Data for analysis ::
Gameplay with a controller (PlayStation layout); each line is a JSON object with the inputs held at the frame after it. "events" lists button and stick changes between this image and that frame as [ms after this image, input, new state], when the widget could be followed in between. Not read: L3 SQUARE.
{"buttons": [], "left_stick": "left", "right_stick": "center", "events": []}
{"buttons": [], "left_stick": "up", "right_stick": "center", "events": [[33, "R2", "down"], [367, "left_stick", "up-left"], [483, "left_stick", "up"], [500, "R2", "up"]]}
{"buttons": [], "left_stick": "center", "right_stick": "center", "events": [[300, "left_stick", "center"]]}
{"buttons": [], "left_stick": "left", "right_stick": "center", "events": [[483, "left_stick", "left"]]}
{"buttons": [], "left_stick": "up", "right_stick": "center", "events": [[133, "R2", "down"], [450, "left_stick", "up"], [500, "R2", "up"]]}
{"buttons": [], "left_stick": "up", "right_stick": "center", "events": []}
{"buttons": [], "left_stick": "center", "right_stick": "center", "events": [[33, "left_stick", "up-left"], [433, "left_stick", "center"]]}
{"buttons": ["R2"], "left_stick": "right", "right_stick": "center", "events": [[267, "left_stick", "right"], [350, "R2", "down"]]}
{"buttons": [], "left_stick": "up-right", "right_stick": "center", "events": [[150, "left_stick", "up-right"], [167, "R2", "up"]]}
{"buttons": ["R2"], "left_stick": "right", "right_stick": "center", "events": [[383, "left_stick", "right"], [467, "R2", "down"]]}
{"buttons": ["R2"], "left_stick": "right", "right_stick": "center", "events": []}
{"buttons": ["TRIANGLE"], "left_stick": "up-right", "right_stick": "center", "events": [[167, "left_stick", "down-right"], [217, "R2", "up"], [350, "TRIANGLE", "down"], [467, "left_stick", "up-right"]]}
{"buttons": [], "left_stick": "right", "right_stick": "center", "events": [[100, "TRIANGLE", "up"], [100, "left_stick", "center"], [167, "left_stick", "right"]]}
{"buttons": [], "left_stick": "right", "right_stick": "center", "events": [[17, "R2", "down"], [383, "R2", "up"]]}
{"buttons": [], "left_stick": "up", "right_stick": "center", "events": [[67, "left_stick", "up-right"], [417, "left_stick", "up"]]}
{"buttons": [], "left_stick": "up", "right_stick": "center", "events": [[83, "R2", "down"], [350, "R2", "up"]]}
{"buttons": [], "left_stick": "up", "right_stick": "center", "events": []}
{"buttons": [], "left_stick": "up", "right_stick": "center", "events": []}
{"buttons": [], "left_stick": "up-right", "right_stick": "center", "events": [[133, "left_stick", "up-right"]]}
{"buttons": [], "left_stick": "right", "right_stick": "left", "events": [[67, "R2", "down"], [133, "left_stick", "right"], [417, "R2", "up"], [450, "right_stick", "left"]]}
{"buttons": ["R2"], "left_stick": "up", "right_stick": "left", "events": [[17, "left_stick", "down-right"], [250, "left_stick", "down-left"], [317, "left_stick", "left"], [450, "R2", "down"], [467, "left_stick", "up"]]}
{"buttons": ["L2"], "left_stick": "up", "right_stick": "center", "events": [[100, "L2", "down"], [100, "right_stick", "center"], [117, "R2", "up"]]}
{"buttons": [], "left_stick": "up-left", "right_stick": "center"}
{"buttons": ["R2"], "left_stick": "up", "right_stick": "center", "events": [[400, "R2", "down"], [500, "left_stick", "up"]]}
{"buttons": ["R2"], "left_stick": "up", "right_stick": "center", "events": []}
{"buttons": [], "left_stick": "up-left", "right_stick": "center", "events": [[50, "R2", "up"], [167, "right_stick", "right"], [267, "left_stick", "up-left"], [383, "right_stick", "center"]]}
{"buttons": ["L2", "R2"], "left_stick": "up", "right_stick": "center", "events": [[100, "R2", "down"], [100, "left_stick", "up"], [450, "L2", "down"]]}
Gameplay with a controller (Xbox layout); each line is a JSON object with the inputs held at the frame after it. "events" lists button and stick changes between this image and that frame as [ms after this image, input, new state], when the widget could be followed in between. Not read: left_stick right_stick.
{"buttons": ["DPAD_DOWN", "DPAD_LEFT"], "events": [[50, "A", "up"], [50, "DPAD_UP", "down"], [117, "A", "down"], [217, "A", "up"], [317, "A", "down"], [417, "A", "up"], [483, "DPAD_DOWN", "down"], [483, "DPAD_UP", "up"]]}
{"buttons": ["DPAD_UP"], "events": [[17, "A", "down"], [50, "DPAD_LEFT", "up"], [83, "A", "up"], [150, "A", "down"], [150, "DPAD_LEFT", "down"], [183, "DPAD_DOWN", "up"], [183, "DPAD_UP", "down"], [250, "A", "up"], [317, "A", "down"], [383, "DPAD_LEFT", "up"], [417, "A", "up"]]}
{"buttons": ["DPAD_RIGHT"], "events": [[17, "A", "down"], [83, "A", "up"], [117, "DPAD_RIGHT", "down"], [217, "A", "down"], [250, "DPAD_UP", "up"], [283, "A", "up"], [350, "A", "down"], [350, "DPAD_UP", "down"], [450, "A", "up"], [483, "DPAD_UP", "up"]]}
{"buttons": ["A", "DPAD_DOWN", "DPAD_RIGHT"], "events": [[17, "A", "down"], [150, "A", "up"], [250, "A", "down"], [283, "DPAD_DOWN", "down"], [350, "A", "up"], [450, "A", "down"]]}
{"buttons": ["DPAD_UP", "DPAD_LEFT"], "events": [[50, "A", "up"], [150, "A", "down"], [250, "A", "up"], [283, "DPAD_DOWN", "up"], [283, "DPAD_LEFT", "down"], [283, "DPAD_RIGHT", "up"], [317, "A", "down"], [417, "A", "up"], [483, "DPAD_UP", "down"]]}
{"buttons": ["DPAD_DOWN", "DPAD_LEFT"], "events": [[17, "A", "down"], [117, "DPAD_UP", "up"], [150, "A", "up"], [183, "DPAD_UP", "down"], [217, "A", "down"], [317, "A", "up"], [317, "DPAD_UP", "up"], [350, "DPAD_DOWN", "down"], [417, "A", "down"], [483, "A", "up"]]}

Exercise :: For the records above, state how many lines include "each", giving no more than the number.

Written answer :: 2